(Exercise) Using "kapan" as the search string, find the matching lines below and copy them.

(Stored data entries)
****************************************
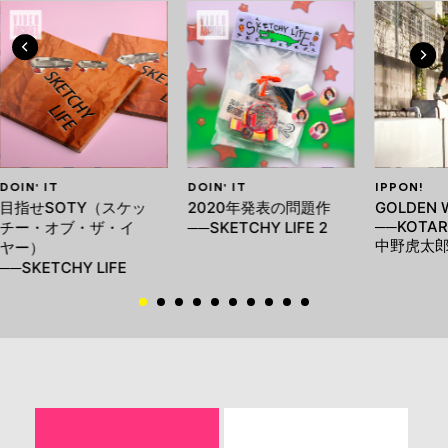
DOIN' IT
DOIN' IT
IPPON!
目指せSOTY（スケッ
2020年発表の問題作
GOLDEN 
──KOTAR
チー・オブ・ザ・イ
──SKETCHY LIFE 2
中野虎太
ヤー）
──SKETCHY LIFE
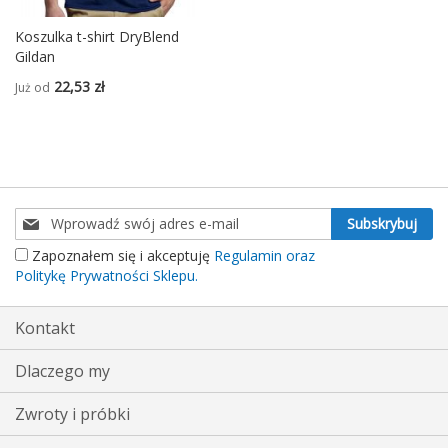
Koszulka t-shirt DryBlend
Gildan
22,53 zł
Już od
Subskrybuj
Subskrybuj
nasz
Zapoznałem się i akceptuję
Regulamin oraz
newsletter:
Politykę Prywatności Sklepu.
Kontakt
Dlaczego my
Zwroty i próbki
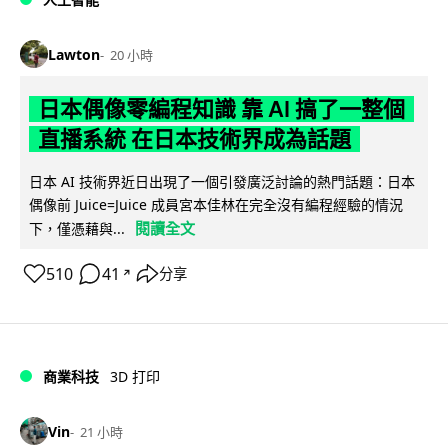
Lawton
20 小時
日本偶像零編程知識 靠 AI 搞了一整個
直播系統 在日本技術界成為話題
日本 AI 技術界近日出現了一個引發廣泛討論的熱門話題：日本
偶像前 Juice=Juice 成員宮本佳林在完全沒有編程經驗的情況
閱讀全文
下，僅憑藉與...
510
41
分享
↗
商業科技
3D 打印
Vin
21 小時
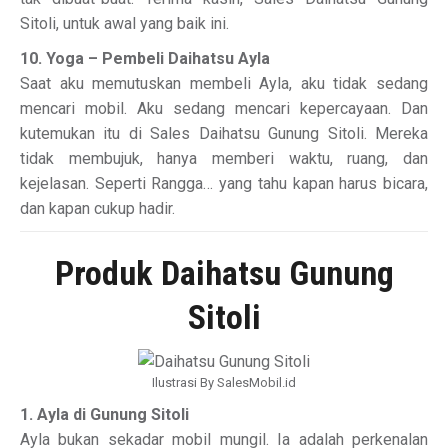
Sitoli, untuk awal yang baik ini.
10. Yoga – Pembeli Daihatsu Ayla
Saat aku memutuskan membeli Ayla, aku tidak sedang
mencari mobil. Aku sedang mencari kepercayaan. Dan
kutemukan itu di Sales Daihatsu Gunung Sitoli. Mereka
tidak membujuk, hanya memberi waktu, ruang, dan
kejelasan. Seperti Rangga… yang tahu kapan harus bicara,
dan kapan cukup hadir.
Produk Daihatsu Gunung
Sitoli
Ilustrasi By SalesMobil.id
1. Ayla di Gunung Sitoli
Ayla bukan sekadar mobil mungil. Ia adalah perkenalan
****************************************
(Result)
kejelasan. Seperti Rangga… yang tahu kapan harus bicara,
dan kapan cukup hadir.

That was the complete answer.